Ce mardi matin, dans un climat de tension politique palpable, plusieurs figures de l’ancienne classe dirigeante haïtienne se sont réunies dans la capitale pour annoncer la création d’un large front visant à contester la légitimité du Conseil Présidentiel de Transition (CPT). Parmi les personnalités présentes, on retrouvait l’ancien sénateur Jean Renel Sénatus, connu sous le surnom de Zokiki, l’ex-Premier ministre Jean Michel Lapin, et l’ancien député Pierre Matin Tatout. Ces derniers, aux côtés de représentants de plus de trente partis et plateformes politiques, affichent un objectif clair : mettre un terme à ce qu’ils qualifient de dérive antidémocratique du CPT et réinstaurer un ordre constitutionnel à travers la nomination d’un juge de la Cour de cassation comme chef de l’État.
Un désaveu cinglant pour le Conseil Présidentiel
Créé pour sortir le pays de la crise institutionnelle qui gangrène Haïti depuis plusieurs années, le CPT est aujourd’hui sous le feu nourri de critiques. Ce qui devait être un organe de transition inclusive s’est transformé, aux yeux de nombreux observateurs et acteurs politiques, en une structure opaque, inefficace, et de plus en plus perçue comme un obstacle à toute véritable refondation nationale.

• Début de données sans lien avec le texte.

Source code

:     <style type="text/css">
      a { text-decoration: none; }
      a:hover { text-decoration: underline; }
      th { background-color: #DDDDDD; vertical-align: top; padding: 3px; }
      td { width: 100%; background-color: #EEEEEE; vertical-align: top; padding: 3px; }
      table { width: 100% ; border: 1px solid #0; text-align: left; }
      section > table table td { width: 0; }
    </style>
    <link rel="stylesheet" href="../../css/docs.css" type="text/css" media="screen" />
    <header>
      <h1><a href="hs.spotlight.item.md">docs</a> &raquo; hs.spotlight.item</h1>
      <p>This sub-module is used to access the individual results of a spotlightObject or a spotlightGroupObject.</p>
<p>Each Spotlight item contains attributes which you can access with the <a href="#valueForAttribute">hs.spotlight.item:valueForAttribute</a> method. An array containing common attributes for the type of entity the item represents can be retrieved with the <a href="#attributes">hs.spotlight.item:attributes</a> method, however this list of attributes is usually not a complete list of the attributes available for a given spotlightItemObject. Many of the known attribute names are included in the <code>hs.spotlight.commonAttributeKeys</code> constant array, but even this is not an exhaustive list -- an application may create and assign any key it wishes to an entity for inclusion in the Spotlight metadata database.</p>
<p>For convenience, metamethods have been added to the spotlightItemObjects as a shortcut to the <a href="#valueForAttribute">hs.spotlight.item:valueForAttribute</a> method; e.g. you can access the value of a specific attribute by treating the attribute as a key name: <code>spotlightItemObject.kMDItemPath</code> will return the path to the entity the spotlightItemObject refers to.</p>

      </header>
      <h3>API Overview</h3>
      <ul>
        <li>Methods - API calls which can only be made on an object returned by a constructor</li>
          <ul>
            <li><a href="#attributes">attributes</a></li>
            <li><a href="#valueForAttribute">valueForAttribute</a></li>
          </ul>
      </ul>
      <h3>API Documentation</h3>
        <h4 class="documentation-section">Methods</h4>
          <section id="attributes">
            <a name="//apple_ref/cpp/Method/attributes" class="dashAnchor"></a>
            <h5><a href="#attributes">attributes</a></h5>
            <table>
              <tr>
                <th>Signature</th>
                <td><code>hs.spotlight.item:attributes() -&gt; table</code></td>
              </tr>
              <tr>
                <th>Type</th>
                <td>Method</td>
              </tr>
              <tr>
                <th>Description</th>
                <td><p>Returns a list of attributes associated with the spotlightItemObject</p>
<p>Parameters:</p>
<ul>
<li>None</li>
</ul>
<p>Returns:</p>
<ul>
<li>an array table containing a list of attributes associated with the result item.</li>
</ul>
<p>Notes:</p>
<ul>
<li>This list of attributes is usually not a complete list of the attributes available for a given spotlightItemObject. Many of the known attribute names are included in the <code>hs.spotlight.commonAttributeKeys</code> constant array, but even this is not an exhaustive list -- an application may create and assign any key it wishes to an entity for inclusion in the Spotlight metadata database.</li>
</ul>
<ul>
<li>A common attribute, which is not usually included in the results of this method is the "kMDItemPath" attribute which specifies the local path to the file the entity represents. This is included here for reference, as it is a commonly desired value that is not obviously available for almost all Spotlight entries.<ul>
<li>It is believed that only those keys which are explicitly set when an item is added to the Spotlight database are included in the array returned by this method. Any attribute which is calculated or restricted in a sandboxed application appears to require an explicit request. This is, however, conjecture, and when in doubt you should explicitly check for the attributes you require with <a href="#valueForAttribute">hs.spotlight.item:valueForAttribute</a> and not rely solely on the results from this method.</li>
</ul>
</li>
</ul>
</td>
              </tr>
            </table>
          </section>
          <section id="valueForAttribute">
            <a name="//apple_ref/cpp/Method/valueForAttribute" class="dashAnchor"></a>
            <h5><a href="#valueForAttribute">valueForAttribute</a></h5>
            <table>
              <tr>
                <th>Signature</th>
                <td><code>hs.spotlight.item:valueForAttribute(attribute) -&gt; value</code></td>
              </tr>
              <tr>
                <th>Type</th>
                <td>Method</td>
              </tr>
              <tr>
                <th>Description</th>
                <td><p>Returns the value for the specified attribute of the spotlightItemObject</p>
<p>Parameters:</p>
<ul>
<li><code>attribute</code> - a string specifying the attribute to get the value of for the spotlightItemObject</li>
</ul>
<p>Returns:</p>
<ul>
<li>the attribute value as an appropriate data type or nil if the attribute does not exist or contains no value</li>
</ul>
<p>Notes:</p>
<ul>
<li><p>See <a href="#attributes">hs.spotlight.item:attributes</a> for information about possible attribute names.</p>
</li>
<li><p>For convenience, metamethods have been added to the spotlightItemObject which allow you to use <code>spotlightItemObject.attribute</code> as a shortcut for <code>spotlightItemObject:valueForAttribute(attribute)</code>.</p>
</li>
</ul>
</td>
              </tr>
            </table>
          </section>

« Le CPT est devenu un fardeau. Il ne représente ni la population, ni les intérêts fondamentaux de la nation », a déclaré l’ancien sénateur Sénatus devant une foule composée de militants, d’activistes et de journalistes. Il accuse le Conseil de paralyser les institutions, de gaspiller les ressources de l’État, et surtout, de prolonger une crise politique sans fin.
Une solution controversée : le retour au judiciaire
Au cœur de cette mobilisation, l’idée de remettre le pouvoir entre les mains d’un juge de la Cour de cassation, en vertu de l’article 149 de la Constitution haïtienne, fait son chemin. Cette disposition, bien que controversée dans le contexte actuel, est invoquée par les initiateurs du mouvement comme une voie légale et urgente pour sortir de l’impasse.
« Le pays a besoin de stabilité, pas d’un pouvoir morcelé entre des représentants qui ne rendent de comptes à personne », a martelé Jean Michel Lapin. Selon lui, le juge de la Cour de cassation représente aujourd’hui la seule institution capable de jouer un rôle de régulateur, neutre et temporaire, en attendant de véritables élections.
Une opposition en quête de légitimité
Mais cette coalition hétéroclite, composée de figures de l’ancien régime, de partis traditionnels et de nouveaux acteurs de la scène politique, soulève aussi des interrogations. Pour certains, il s’agit là d’une tentative déguisée de reprise du pouvoir par une élite politique discréditée, responsable en partie des crises antérieures.
Des voix critiques dénoncent en coulisse une manœuvre opportuniste, où les vieilles alliances se reforment autour d’un objectif commun : évincer le CPT sans offrir une réelle alternative de gouvernance. Les partisans du Conseil, quant à eux, accusent ces anciens responsables de chercher à rétablir un ordre qui a déjà échoué, en s’appuyant sur des réseaux d’influence au sein de l’appareil judiciaire.
Vers une nouvelle phase de confrontation ?
Ce mouvement de ce 20 mai risque d’ouvrir une nouvelle phase d’instabilité dans un pays déjà fragilisé par l’insécurité, la misère, et l’absence de services publics de base. La volonté de court-circuiter le CPT par un choix unilatéral d’un juge-président pourrait provoquer une crise institutionnelle majeure, voire une escalade de tensions dans la rue.
Pour l’heure, le Conseil Présidentiel n’a pas officiellement réagi à cette annonce. Mais dans les cercles diplomatiques, l’inquiétude grandit. Car chaque tentative de renversement sans consensus élargi renforce la méfiance envers les institutions haïtiennes, et réduit encore plus les chances d’un retour à l’ordre démocratique.